While we are strong believers in the profound effect that individual polymorphisms within genes can have on an individual’s general health and wellbeing, polymorphisms, genes, proteins and the complex systems of our body do not exist in isolation and so we shouldn’t assess them or make changes to our lifestyle based on a single polymorphism. In other words, we do not hyper focus on any one gene.

Understanding how all these polymorphisms, genes and systems interact is incredibly complex, and it becomes ever more complex as new and exciting discoveries are made.

To understand how it all works the best place to start is at the beginning, the raw data file that you provided to us or that we receive when you purchase one of our test kits. This file contains information about hundreds of thousands of polymorphisms scattered throughout your genome. We extract the information we require from this file and use this to build your report.

For each polymorphism we have identified the risk and non-risk allele, and also assigned a Science Grade based on a thorough review of the literature as described above.

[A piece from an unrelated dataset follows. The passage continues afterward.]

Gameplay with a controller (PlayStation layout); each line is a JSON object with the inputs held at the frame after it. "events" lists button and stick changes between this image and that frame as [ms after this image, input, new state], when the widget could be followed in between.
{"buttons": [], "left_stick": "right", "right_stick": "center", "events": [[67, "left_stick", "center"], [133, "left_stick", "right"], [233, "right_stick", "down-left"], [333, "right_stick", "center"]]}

We then assign each polymorphism to relevant categories ranging from macronutrients such as fat, carbohydrate or protein, down to micronutrients such as individual B vitamins. Then using a proprietary algorithm, we weigh all the individual SNPs, and any associated haplotypes in a particular category and assign you to a specific class. So, for example you may be recommended to limit your B6 intake, or avoid saturated fat.

We then build all of this information up into our main focus which is the overall dietary plan. Here, by incorporating all your polymorphisms we assign you to a particular diet type with associated recipes and strategies you can use to maximize your well-being.

We believe that this approach of giving you a top level overview, but also allowing you to delve further into specific categories, genes and even SNPs is the best way to provide you with the specific information to inform your dietary and supplementary choices.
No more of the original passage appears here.